Different feedback approaches were presented in the workshops and students were asked to evaluate which would be most effective for improving their experience of how often feedback would help them to improve their work.
- We (as students) could complete more practice tasks in each unit, with great peer feedback, which are linked to final graded assessments.
- Staff could use in-text comments to help us see exactly where we need to address the issues raised in the feedback summary.
- We (as students) could create opportunities (formal or informal) to discuss our work with senior peers
- Staff could give audio/screencast feedback on an extract from an assessment in a five-minute recording (instead of written comments).
Find out more about how Fast-Track Feedback is designed
What does it involve?
We will run a 1 hour workshop with a group of students, in which we work together to reflect on the ways of engaging with feedback on the programme, explain what is working well, and suggest places where they think change would be useful.
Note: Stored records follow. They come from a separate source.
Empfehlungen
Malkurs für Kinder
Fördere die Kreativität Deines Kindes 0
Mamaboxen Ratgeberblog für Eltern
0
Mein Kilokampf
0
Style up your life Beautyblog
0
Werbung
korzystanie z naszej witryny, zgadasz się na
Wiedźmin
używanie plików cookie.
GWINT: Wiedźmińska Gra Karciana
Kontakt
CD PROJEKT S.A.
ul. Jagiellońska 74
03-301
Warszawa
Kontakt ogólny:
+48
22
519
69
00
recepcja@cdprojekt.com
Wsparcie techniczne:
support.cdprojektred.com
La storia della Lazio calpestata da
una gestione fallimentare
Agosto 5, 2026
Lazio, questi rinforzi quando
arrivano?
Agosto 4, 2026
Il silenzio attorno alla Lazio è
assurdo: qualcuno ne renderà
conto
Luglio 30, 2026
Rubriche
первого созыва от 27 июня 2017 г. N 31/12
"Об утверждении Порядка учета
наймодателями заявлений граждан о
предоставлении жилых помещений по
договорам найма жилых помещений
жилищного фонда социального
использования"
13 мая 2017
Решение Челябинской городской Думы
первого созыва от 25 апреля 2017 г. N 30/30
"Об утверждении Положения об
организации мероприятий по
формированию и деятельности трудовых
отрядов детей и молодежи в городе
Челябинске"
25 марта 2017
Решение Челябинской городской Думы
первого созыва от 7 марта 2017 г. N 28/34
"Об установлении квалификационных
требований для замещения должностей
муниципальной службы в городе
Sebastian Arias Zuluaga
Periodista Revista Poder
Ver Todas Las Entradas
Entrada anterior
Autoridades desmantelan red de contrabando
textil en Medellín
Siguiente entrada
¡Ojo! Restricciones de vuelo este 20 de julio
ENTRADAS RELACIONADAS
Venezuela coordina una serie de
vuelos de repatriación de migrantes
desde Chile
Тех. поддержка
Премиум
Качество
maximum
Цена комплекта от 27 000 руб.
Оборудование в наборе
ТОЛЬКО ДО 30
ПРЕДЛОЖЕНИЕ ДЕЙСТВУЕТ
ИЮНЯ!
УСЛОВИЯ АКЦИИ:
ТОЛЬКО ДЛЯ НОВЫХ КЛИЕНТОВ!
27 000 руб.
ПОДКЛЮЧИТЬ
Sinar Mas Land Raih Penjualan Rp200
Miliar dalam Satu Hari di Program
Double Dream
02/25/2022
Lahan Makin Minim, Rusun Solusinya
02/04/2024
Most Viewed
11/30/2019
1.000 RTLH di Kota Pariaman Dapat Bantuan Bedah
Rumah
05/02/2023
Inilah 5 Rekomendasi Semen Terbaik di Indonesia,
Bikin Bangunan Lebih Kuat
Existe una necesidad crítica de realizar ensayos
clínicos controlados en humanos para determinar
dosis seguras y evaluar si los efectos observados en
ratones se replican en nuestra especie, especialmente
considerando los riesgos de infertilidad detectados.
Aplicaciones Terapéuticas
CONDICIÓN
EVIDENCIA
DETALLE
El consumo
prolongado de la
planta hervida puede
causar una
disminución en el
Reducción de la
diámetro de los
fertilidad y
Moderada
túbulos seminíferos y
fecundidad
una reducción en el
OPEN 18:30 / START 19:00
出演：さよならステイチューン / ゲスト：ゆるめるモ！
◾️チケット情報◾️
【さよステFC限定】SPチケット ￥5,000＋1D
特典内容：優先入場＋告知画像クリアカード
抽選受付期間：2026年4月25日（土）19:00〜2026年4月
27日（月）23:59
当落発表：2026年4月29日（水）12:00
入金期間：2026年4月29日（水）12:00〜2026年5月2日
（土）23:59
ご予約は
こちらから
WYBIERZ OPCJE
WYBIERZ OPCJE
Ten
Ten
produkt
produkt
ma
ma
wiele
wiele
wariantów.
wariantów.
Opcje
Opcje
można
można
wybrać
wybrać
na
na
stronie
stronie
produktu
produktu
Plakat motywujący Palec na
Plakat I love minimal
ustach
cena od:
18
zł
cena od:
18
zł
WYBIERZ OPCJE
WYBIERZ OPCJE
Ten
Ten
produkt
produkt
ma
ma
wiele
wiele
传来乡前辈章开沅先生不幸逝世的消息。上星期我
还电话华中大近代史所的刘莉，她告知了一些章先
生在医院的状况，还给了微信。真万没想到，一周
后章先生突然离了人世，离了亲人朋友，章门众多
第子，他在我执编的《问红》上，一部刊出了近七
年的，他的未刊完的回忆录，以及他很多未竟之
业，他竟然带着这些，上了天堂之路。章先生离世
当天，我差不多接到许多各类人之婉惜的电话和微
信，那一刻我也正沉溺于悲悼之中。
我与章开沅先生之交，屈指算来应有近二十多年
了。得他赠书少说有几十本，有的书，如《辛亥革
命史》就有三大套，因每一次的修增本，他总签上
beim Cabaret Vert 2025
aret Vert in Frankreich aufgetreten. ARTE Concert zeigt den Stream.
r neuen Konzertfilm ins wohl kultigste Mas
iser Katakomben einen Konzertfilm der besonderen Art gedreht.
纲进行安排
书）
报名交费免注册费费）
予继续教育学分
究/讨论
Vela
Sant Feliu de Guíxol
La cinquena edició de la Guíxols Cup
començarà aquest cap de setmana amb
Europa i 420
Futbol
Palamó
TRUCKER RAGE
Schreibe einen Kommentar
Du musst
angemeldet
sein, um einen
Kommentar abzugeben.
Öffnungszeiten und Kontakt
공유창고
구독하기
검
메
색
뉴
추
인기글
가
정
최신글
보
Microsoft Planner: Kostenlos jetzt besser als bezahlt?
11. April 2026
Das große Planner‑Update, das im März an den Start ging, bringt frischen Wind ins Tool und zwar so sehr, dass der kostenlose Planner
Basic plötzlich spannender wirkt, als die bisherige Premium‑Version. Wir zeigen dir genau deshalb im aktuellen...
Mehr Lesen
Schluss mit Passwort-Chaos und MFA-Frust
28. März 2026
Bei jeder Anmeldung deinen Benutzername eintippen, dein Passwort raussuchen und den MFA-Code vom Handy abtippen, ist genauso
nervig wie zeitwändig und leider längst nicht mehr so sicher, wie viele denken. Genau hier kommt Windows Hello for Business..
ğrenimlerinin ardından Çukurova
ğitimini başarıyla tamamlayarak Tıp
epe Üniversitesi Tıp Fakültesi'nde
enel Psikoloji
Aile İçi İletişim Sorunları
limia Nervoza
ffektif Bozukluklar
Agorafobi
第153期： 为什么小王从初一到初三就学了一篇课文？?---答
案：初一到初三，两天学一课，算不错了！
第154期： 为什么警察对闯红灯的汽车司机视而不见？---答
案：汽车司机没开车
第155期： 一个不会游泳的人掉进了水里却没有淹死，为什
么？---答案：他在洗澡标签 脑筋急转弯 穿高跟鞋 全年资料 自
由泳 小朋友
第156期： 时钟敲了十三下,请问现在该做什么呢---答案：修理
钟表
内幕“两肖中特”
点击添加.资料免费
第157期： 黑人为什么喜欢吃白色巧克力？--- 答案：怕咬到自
We will then discuss the outcomes with teaching staff at a separate debrief session that takes about an hour.
Who should attend the student workshop?
This is up to programme directors. Some workshops have been run with a mixture of student participants from different years, some have been final year students, and some have been first and second year students. Student workshops have typically had between 3-12 participants, although we have also facilitated workshops with 30 students.
Who should attend the staff debrief session?
The programme director, unit leads, the student administration manager or representative and as many staff who teach on or administer the programme as you can manage!
What happens in the staff debrief session?
We will present an analysis of the feedback and comments provided by the students, support discussion, and suggest proven tactics to help address any issues identified. The debrief sessions often spark wide-ranging discussions about feedback (and assessment design) on the programme and its organisation, and the more people that attend the session the wider and richer the discussion will be.
What are the outcomes?
Quick fixes that might improve student experience in-year; ideas for larger changes that could be brought in next year; confirmation (or otherwise!) that planned changes are likely to be well-received; food-for-thought for longer-term programme review plans.
What next?
Fast-Track Feedback can work well as a stand-alone activity, but often the experience prompt teams to consider delving deeper into their assessment and feedback approaches via TESTA, or a bespoke workshop to address a particular aspect of practice.